Alex fixed her with that unreadable gaze of his, then something in his face seemed to soften. “You're right,” he said. “We need to come at it from a different direction to see what we're missing, and that's not going to happen without a break. Are you hungry?”

She had thought he might ask, and was ready for the question. “No, I'm okay. I'm just going to go out and buy a change of clothes. I guess I'll see you in the morning?”

He nodded. “Seven o'clock too early?”

“No, it's good. I doubt I'm going to sleep well anyway. This is all too crazy.”

She went to her room through the common doorway, stripped off her clothes, and got in the shower. Something had been building up in her all day, and if she didn't deal with it, she thought she might explode.

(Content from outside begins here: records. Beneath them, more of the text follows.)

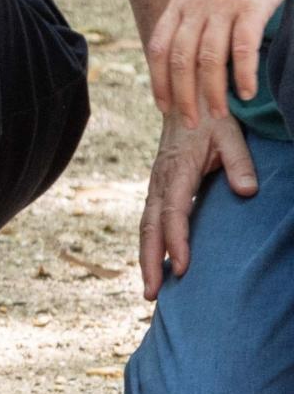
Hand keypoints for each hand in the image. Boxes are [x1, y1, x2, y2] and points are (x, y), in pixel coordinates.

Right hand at [139, 107, 257, 297]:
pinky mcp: (158, 186)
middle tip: (152, 294)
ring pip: (145, 226)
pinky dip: (149, 244)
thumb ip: (239, 163)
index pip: (173, 212)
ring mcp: (155, 184)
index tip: (182, 269)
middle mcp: (159, 180)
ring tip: (150, 289)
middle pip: (149, 226)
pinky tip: (156, 262)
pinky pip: (149, 219)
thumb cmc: (211, 118)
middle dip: (149, 261)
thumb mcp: (231, 135)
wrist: (186, 99)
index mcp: (176, 170)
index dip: (177, 242)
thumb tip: (248, 193)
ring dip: (146, 257)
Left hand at [146, 0, 293, 124]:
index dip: (158, 80)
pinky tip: (246, 93)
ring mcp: (223, 3)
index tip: (163, 107)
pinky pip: (242, 47)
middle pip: (181, 59)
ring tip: (219, 115)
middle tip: (190, 122)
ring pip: (209, 58)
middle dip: (182, 95)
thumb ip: (191, 16)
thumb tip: (184, 56)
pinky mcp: (253, 4)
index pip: (159, 48)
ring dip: (211, 92)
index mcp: (180, 0)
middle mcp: (195, 3)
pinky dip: (242, 74)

The day had started out weird and then had become downright frightening. Her files missing. The strange call from Alex. Then this guy in his office who she could tell was dangerous in some way, who turned out to be Alex's brother. When they'd told her what had been happening, she was concerned, but not really frightened. Looking back, she realized her relative sangfroid was the result of a lack of understanding. She didn't really believe she was in danger. Yes, she understood the police probably couldn't help, but she had agreed to go with Alex and Ben and try to figure out what was so valuable or dangerous about Obsidian almost as a lark, a kind of adventure, a break in the routine. And then Ben had come back to the car outside the Four Seasons with blood on his face, and she'd seen the report on the news, and she realized that Alex's brother was someone who could kill two men-gangsters, it seemed-with about the same level of difficulty most people faced when pouring a cup of coffee. Could kill? He had killed them. There was no other explanation.

And what was she doing now? Had he made her, or had she made herself, in any way an accessory? She'd taken criminal law her second year of law school and had purged her mind of all of it about five minutes after graduating and taking the bar exam. She didn't know how bad this might be for her legally. And legally might be the least of it.

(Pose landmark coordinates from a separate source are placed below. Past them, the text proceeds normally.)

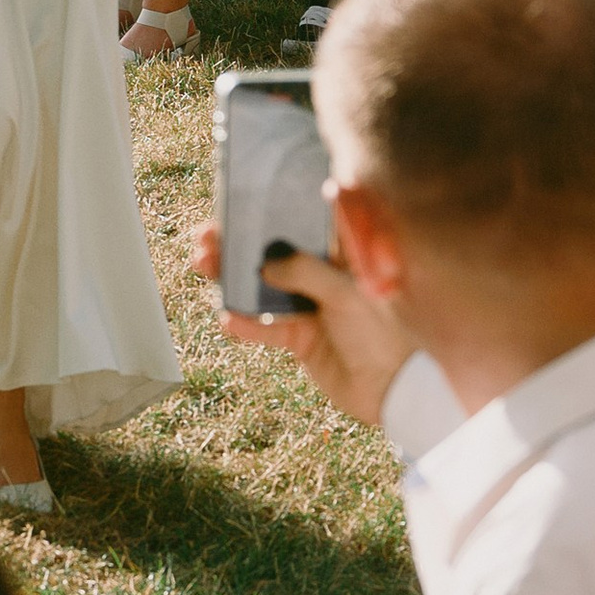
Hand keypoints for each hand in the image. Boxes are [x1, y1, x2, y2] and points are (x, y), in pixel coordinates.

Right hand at [191, 220, 415, 426]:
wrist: (392, 391)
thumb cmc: (382, 333)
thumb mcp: (346, 294)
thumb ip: (305, 272)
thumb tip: (265, 265)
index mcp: (342, 254)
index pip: (301, 223)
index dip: (270, 211)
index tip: (237, 203)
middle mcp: (323, 276)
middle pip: (272, 253)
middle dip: (238, 243)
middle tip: (207, 237)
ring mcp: (309, 307)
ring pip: (261, 287)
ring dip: (231, 277)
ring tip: (203, 265)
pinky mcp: (299, 338)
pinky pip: (264, 327)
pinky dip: (244, 323)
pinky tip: (227, 318)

She knew he didn't trust her. And the way he looked at her, the way he'd casually walked over to see what was on her laptop screen… was he afraid she would freak out, go to the police? And what would he do if she did?

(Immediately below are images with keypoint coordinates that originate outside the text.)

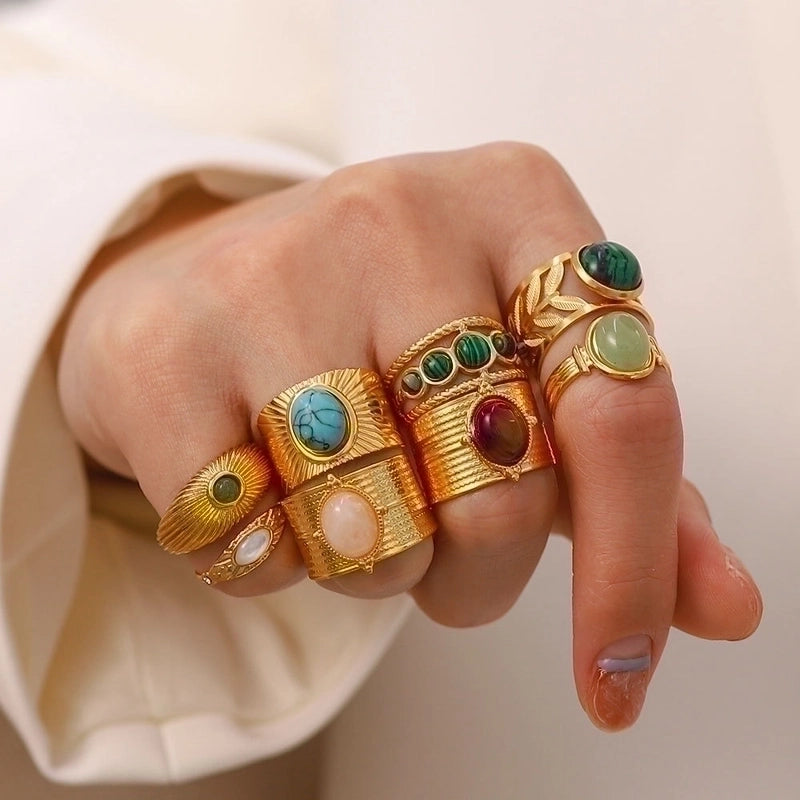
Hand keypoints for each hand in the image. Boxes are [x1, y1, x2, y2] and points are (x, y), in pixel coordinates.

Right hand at [57, 143, 761, 729]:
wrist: (202, 275)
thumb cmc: (383, 327)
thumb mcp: (519, 371)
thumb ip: (626, 484)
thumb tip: (727, 609)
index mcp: (518, 202)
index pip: (622, 411)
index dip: (635, 570)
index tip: (617, 682)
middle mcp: (396, 214)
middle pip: (500, 498)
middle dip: (480, 576)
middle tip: (445, 547)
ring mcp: (268, 272)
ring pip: (374, 536)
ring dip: (380, 570)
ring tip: (354, 508)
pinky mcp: (161, 348)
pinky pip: (252, 542)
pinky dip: (272, 559)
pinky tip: (262, 491)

There were two ways she could deal with it. She could keep her mouth shut and hope it would somehow be all right. Or she could confront the problem directly.

She left the hotel and headed north on Stockton. The night was cold and clear and a crescent moon hung low in the sky. Chinatown was quiet, most of the stores closed now, hidden behind corrugated metal gates. Some of the gates had doorways, a few of which were open, and through them she caught glimpses of families eating dinner and friends playing cards, caught the smells of cooking rice and sweet pastries and the sound of laughter and conversations in a musical language she wished she could understand. Some of the doorways revealed steep, narrow staircases that ascended beyond the angle of her vision, and she wondered what rooms they led to, who traversed them every morning and night, what lives were lived in the secret spaces at their top.

She passed a street mural celebrating the Chinese railroad workers. Paper lanterns set at its base flickered, shivering in the breeze. She turned right on Pacific, looking up at the old wooden buildings, their balconies painted green and red, the eaves turned up in the Asian fashion. An old man was closing up his store at the front of one of them, an herb shop whose windows displayed glass jars filled with ghastly specimens that might have come from the earth or the sea or somewhere else entirely. He waved and smiled toothlessly at her as she passed, and she nodded and smiled in return.